(EXERCISE DESCRIPTION) In the records that follow, find each line containing "gradient" and copy it.

(MATERIAL FOR THE TASK)
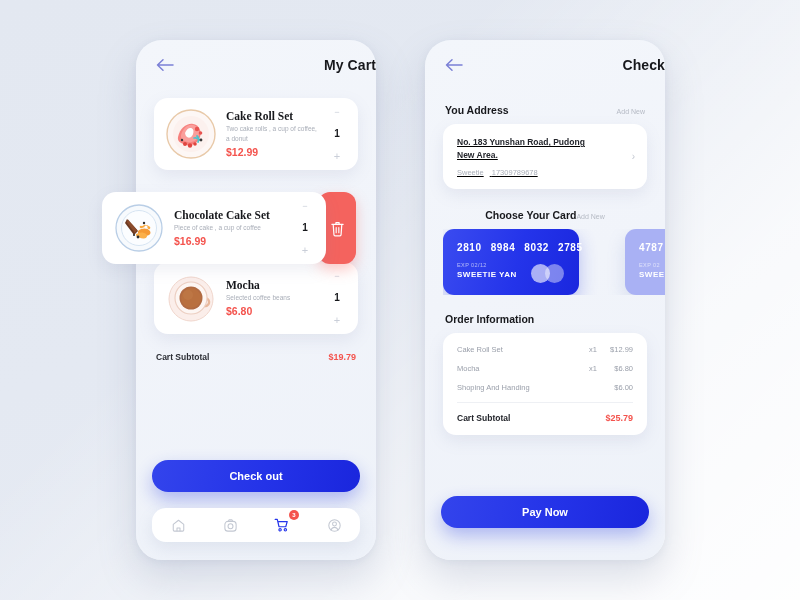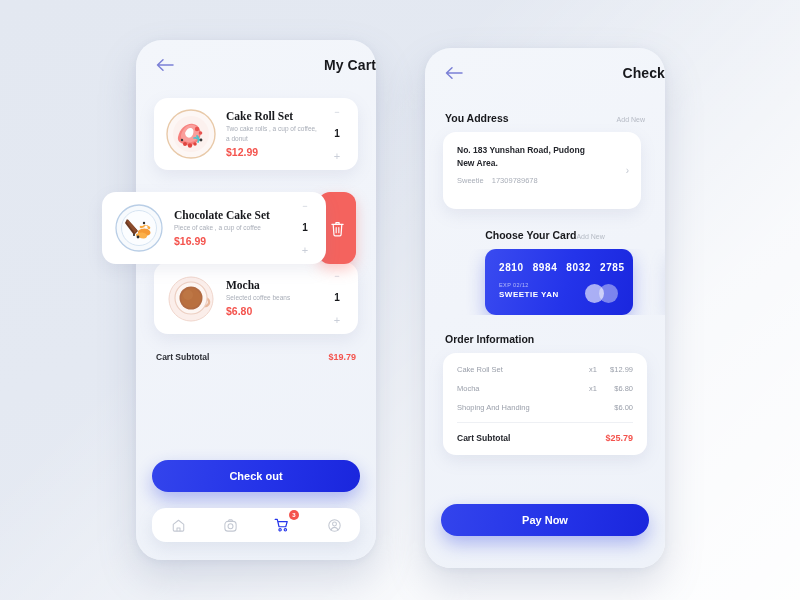--- a/index.html
+++ b/index.html
@@ -18,21 +18,21 @@
 
   
   .phone {
     position: absolute;
     border-radius: 26px;
     background: linear-gradient(160deg, #f3f6fb 0%, #f1f4fa 45%, #eef2f9 100%);
     box-shadow: 0 18px 38px rgba(110,125,160,0.22), 0 2px 8px rgba(110,125,160,0.10);
     overflow: hidden;
   }
   #phone-left  { left: 136px; top: 40px;  width: 240px; height: 520px; }
-  #phone-right { left: 425px; top: 48px;  width: 240px; height: 520px; }
+  #phone-right { left: 425px; top: 40px;  width: 240px; height: 520px; }
 
   
   .hdr {
     position: relative;
     height: 52px;
   }
   .back-arrow {
     position: absolute; left: 20px; top: 18px;
     width: 18px; height: 14px;
     cursor: pointer;
@@ -150,51 +150,51 @@
 
   
   .sec-head {
     display: flex; justify-content: space-between; align-items: baseline;
     margin: 0 20px 8px 20px;
   }
   .sec-title { font-size: 10.5px; font-weight: 700; color: #17181c; }
   .sec-action { font-size: 7px; color: #b5bac4; cursor: pointer; }
 
   .address-card {
-    margin: 0 24px 0 18px;
+    margin: 0 18px 0 18px;
     background: #fff;
     border-radius: 13px;
     box-shadow: 0 6px 16px rgba(120,135,170,0.13);
-    padding: 12px 14px 24px 14px;
+    padding: 12px 14px 12px 14px;
     position: relative;
     cursor: pointer;
+    text-decoration: underline;
   }
   .addr-line { font-size: 8.5px; font-weight: 700; color: #24262c; line-height: 1.5; max-width: 150px; }
   .addr-sub  { font-size: 7.5px; color: #a9aeb8; margin-top: 6px; }
   .addr-sub .nm { margin-right: 6px; }
   .chev {
     position: absolute; right: 12px; top: 50%; transform: translateY(-50%);
     color: #c4c9d2; font-size: 10px;
   }
 
   .card-strip {
     position: relative;
     height: 66px;
     margin-left: 18px;
     overflow: hidden;
   }
   .pay-card {
     position: absolute; top: 0;
-    width: 148px; height: 66px;
+    width: 136px; height: 66px;
     border-radius: 11px;
     padding: 13px 14px 15px 14px;
     box-sizing: border-box;
     color: #fff;
     cursor: pointer;
-    margin-left: 42px;
   }
   #pay-card-0 {
     left: 0;
     background: linear-gradient(105deg, #3a4bf0 0%, #2434ea 55%, #1a27de 100%);
     box-shadow: 0 8px 18px rgba(40,60,225,0.30);
   }
   #pay-card-1 {
     left: 182px;
     background: #a9b1f4;
     box-shadow: 0 8px 18px rgba(120,135,200,0.22);

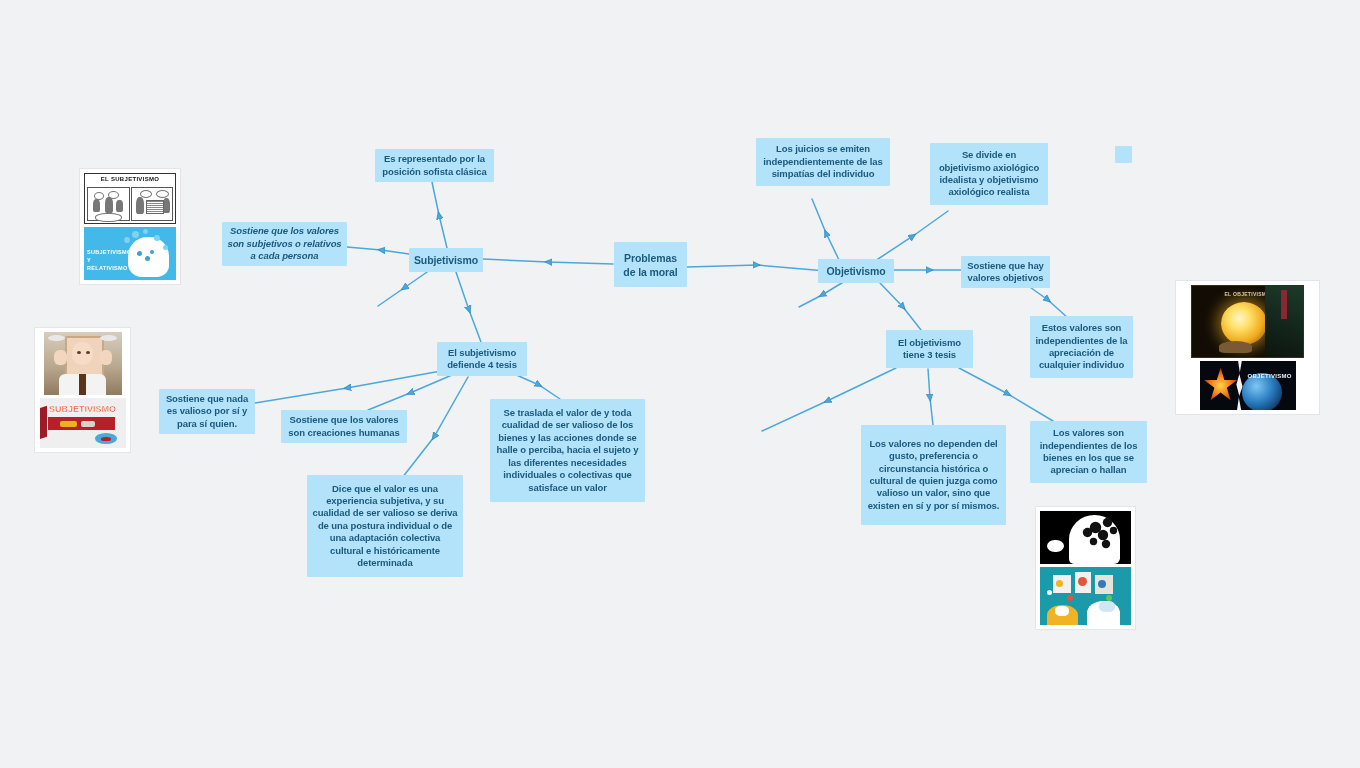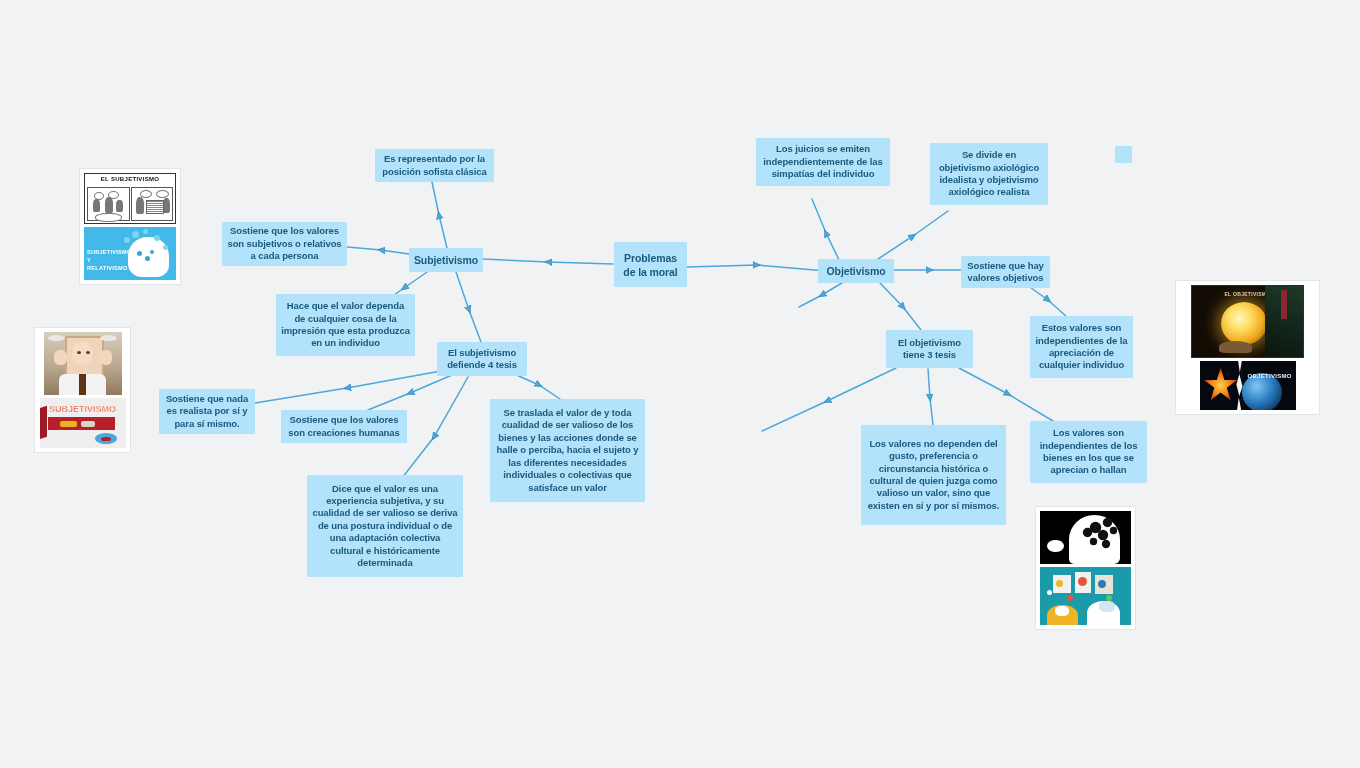--- a/index.html
+++ b/index.html
@@ -215,27 +215,26 @@
 
   <div class="node root central" style="left:614px; top:242px; width:73px; height:45px; white-space:pre-line;">Problemas
 de la moral</div>
 
   <div class="node root" style="left:409px; top:248px; width:74px; height:24px;">Subjetivismo</div>
 
   <div class="node root" style="left:818px; top:259px; width:76px; height:24px;">Objetivismo</div>
 
   <div class="node" style="left:375px; top:149px; width:119px; height:33px;">Es representado por la posición sofista clásica</div>
 
-  <div class="node" style="left:222px; top:222px; width:125px; height:44px;">Sostiene que los valores son subjetivos o relativos a cada persona</div>
-
-  <div class="node" style="left:276px; top:294px; width:139px; height:62px;">Hace que el valor dependa de cualquier cosa de la impresión que esta produzca en un individuo</div>
+  <div class="node" style="left:222px; top:222px; width:125px; height:44px;font-style:italic;">Sostiene que los valores son subjetivos o relativos a cada persona</div>
+
 
   <div class="node" style="left:437px; top:342px; width:90px; height:34px;">El subjetivismo defiende 4 tesis</div>
 
-  <div class="node" style="left:159px; top:389px; width:96px; height:45px;">Sostiene que nada es realista por sí y para sí mismo.</div>
+  <div class="node" style="left:159px; top:389px; width:96px; height:45px;">Sostiene que nada es valioso por sí y para sí quien.</div>
 
   <div class="node" style="left:281px; top:410px; width:126px; height:33px;">Sostiene que los valores son creaciones humanas</div>
 
   <div class="node" style="left:307px; top:475px; width:156px; height:102px;">Dice que el valor es una experiencia subjetiva, y su cualidad de ser valioso se deriva de una postura individual o de una adaptación colectiva cultural e históricamente determinada</div>
 
   <div class="node" style="left:490px; top:399px; width:155px; height:103px;">Se traslada el valor de y toda cualidad de ser valioso de los bienes y las acciones donde se halle o perciba, hacia el sujeto y las diferentes necesidades individuales o colectivas que satisface un valor</div>
 
   <div class="node" style="left:756px; top:138px; width:134px; height:48px;">Los juicios se emiten independientemente de las simpatías del individuo</div>
 
   <div class="node" style="left:930px; top:143px; width:118px; height:62px;">Se divide en objetivismo axiológico idealista y objetivismo axiológico realista</div>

(TASK RESULT)
     background: linear-gradient(160deg, #f3f6fb 0%, #f1f4fa 45%, #eef2f9 100%);
     background: linear-gradient(105deg, #3a4bf0 0%, #2434ea 55%, #1a27de 100%);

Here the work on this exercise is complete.